Trabalho pedido:
1. Transcreva do texto sobre IA em jogos o trecho entre "Os jogadores não querem" e "pelo game design.", inclusive.
2. Segundo o texto sobre IA em jogos, que soft skill Dark Souls trabalha?
3. Dê sequência ao texto sobre IA em jogos a partir da última frase apresentada.

Trecho fornecido:
Cada vez mais as I.A.’s (Inteligência Artificial) estão presentes no nosso dia a dia. Desde assistentes virtuais que te contam uma piada, te contam curiosidade, ligam as lâmpadas e fecham as portas da sua casa até soluções em grandes empresas corporativas.

Se fosse possível dar um pulo na década de 50, iríamos acompanhar o surgimento das IA’s e ver que IA em videogames é uma ramificação distinta e diferente da IA ​​acadêmica, e o principal motivo é que ela lida e reflete comportamentos humanos.

Os seres humanos não são máquinas, fomos feitos para viver em sociedade, conversamos com quem nos identificamos. Nesse artigo eu descarto a ideia de “os opostos se atraem”. O jogador tem que se identificar com o mundo e uma boa IA vai te ajudar nisso.

Do ponto de vista técnico uma IA para jogos nada mais é que um monte de condições: “if” aqui, “if” ali, “if” lá. Mas se essas condições partirem de um olhar crítico do ponto de vista psicológico, o jogo muda.

IA vs MENTE DO JOGADOR

Os jogadores não querem uma boa IA no seu jogo. Os jogadores querem experiências que façam eles se sentirem no poder, se sentirem bons em algo, querem ser recompensados com a vitória. Os seres humanos não são máquinas, temos reações que devem ser exploradas pelo game design.

“Ah, mas se os jogadores não gostam de uma IA difícil, por que Dark Souls faz tanto sucesso?” A resposta é simples. A IA de Dark Souls não é difícil, o jogo também não. Ele só trabalha numa soft skill muito rara nas pessoas hoje em dia: a paciência. Paciência em esperar para ler e entender os passos de cada agente do jogo.
É tão simples, mas como é uma dificuldade real nos dias de hoje, o jogador se sente o melhor do mundo ao vencer um combate.

Ficou claro a diferença de complexidade e desafio? O design e aplicação de IA’s devem ser desenhados para estimular uma sensação de superioridade e controle, com o jogador enfrentando situações que equilibram a dificuldade.

Linhas exibidas:
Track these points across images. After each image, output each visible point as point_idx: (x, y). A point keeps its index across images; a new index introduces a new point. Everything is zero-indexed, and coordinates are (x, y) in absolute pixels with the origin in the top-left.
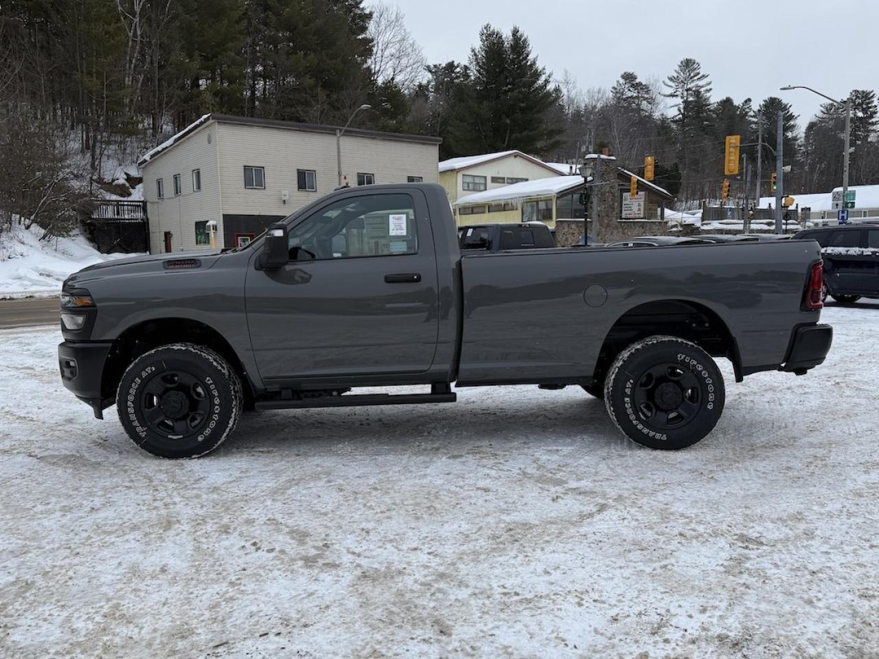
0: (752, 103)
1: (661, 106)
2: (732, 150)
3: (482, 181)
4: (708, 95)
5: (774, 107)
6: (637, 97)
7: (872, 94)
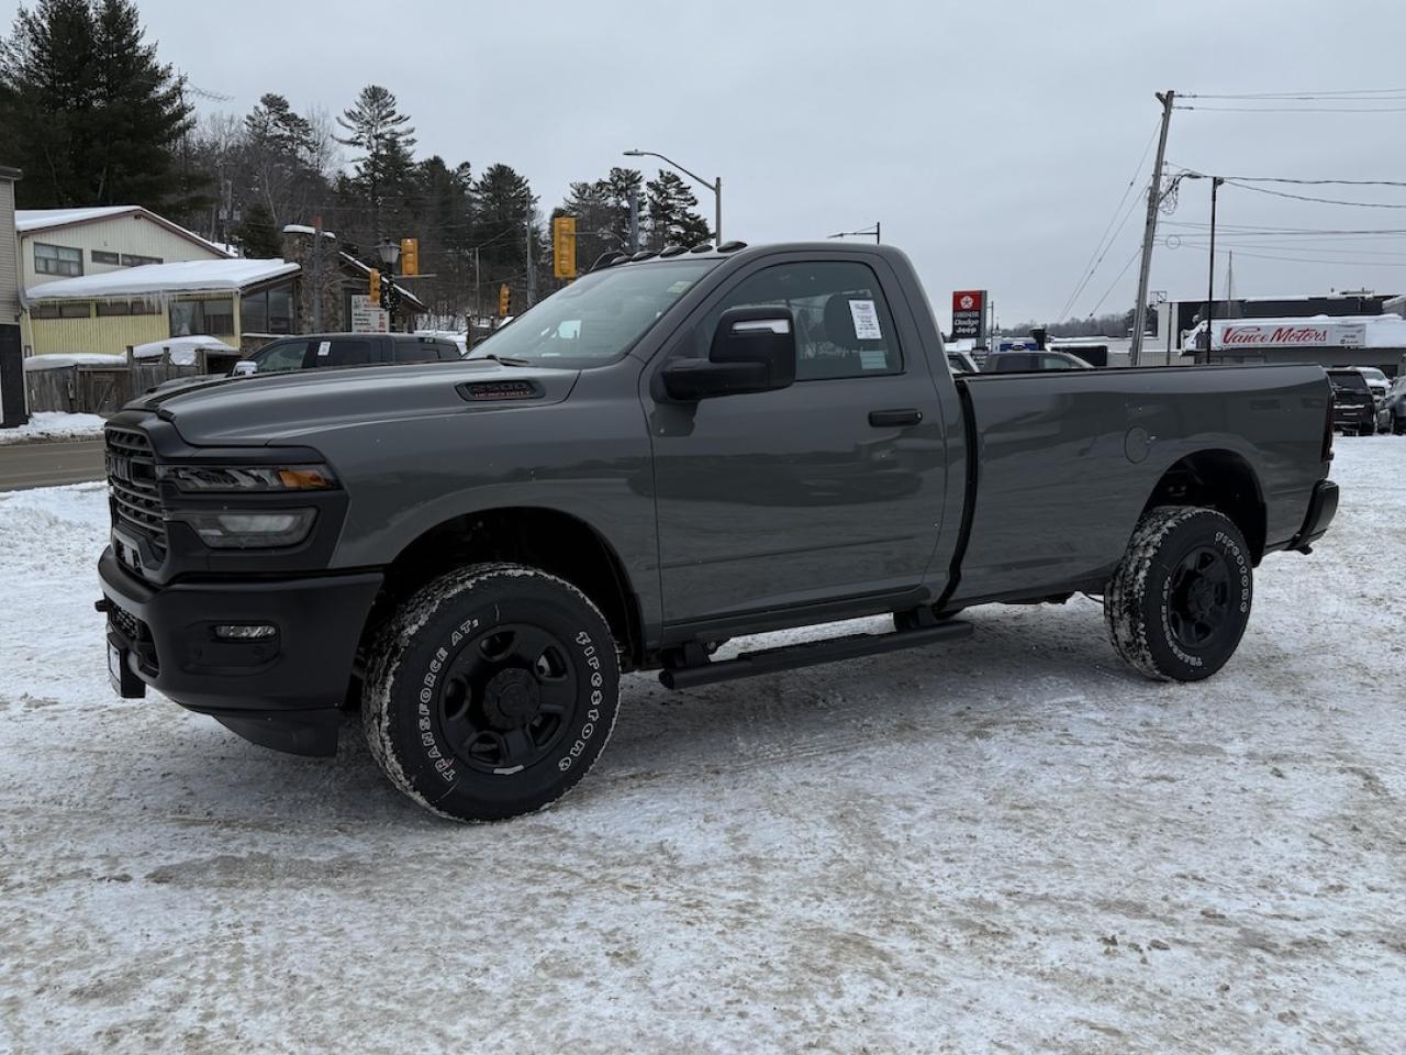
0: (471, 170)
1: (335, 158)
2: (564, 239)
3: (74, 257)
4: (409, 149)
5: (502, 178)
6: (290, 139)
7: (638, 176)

...

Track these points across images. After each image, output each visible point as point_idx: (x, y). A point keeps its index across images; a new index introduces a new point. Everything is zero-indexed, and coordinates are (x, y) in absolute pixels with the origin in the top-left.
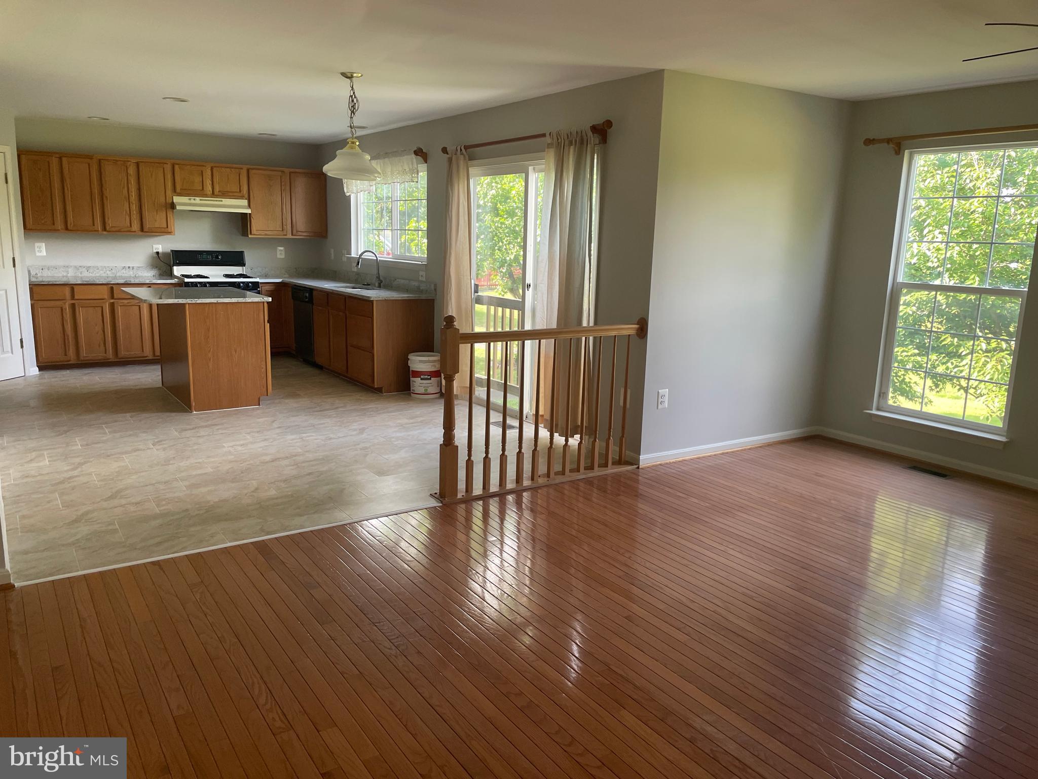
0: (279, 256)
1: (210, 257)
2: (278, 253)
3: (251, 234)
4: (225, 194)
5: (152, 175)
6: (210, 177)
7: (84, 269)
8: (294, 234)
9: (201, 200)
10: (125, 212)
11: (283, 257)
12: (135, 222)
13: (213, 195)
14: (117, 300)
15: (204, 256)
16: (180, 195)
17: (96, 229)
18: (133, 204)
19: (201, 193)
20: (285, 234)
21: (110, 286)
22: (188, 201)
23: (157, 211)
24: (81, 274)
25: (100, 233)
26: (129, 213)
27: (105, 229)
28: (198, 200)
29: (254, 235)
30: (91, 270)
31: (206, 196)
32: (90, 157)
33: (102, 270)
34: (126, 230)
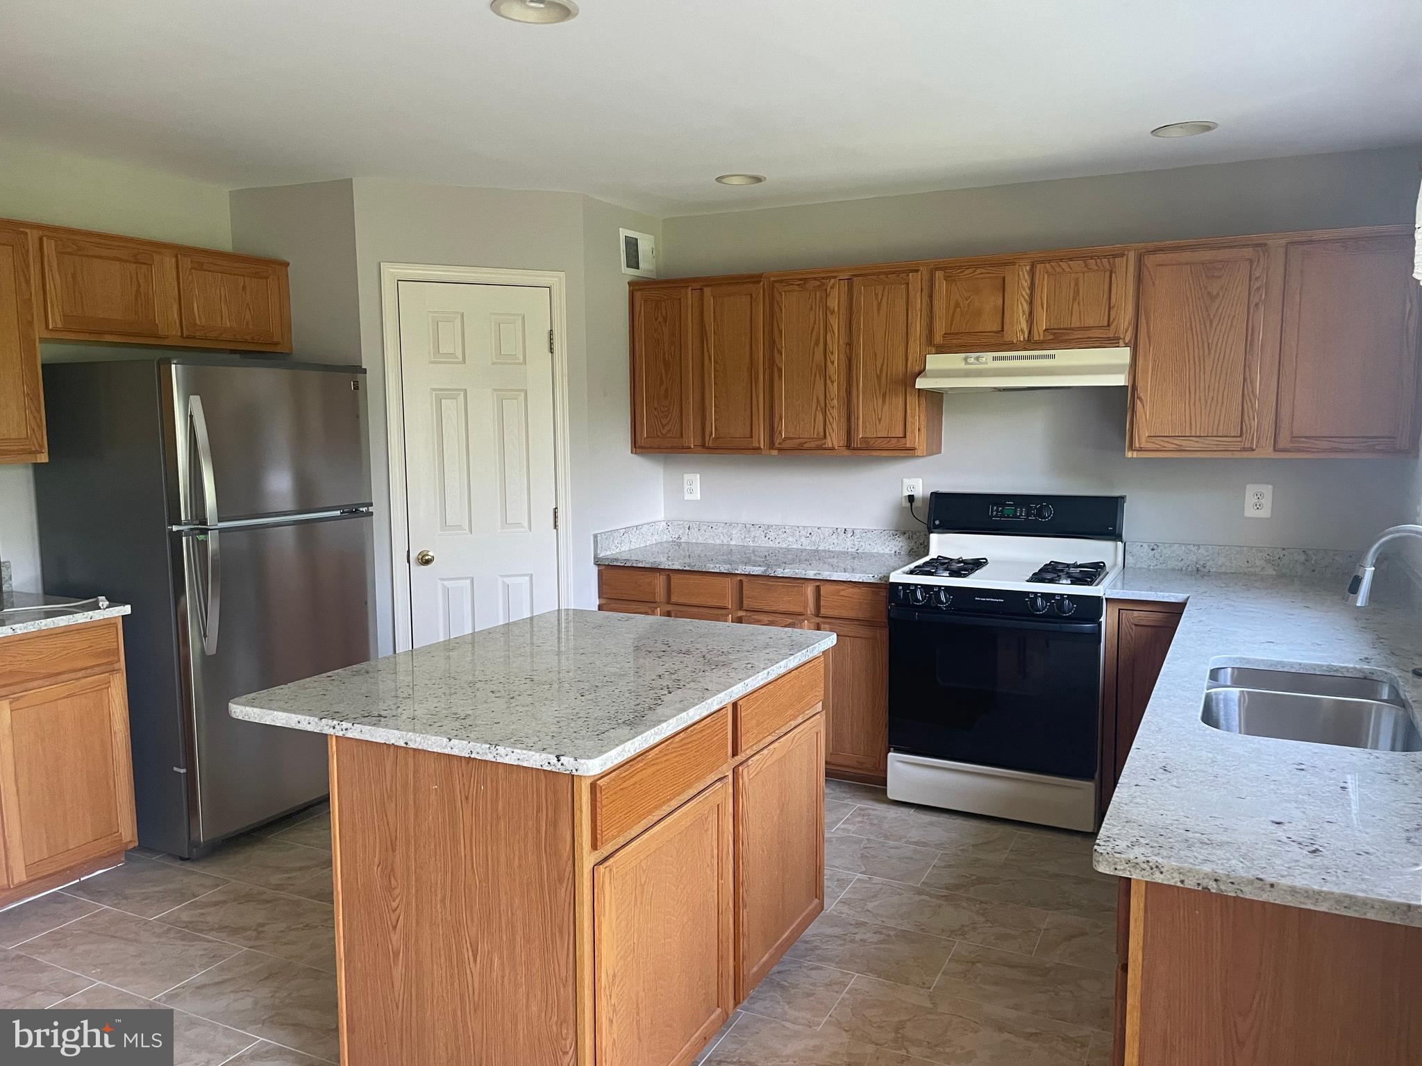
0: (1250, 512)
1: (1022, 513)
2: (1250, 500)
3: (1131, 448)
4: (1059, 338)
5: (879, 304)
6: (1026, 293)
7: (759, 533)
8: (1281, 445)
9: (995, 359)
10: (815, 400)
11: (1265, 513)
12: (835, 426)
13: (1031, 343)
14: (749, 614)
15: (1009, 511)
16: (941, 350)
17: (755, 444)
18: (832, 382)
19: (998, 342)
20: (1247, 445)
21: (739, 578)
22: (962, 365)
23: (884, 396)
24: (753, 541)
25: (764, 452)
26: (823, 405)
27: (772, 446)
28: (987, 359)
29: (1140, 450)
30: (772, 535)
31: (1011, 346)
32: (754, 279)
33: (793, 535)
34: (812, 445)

Respostas:
1.
Os jogadores não querem uma boa IA no seu jogo. Os jogadores querem experiências que façam eles se sentirem no poder, se sentirem bons em algo, querem ser recompensados com a vitória. Os seres humanos não são máquinas, temos reações que devem ser exploradas pelo game design.

2. A paciência.

3.
Por exemplo, você está produzindo um jogo que se passa na segunda guerra mundial. Em um cenário de guerra é normal encontrarmos inimigos armados, bombas de fumaça, minas terrestres, tanques de guerra, automóveis blindados, etc.
Você pensou em uma missão onde o jogador terá que parar o avanço de um caminhão blindado carregado com suprimentos para o exército inimigo. O caminhão tem uma vida X e pode explodir com o jogador atirando explosivos por exemplo, mas quanto tempo isso levaria? A resistência de um automóvel blindado é muito mais forte do que o poder destrutivo do armamento do jogador, podendo causar uma experiência cansativa com o passar do tempo.

Com uma IA podemos achar soluções mais interessantes. O caminhão é muito forte porém ele é dirigido provavelmente por um NPC (non-player character), então como o jogador pode tirar a atenção desse NPC pra que ele pare o caminhão, desça para ver o que está acontecendo, assim permitindo um combate mais justo e uma experiência de vitória positiva? O jogador pode usar bombas de fumaça, arremessar objetos, usar sinalizador entre outros eventos que façam sentido no contexto.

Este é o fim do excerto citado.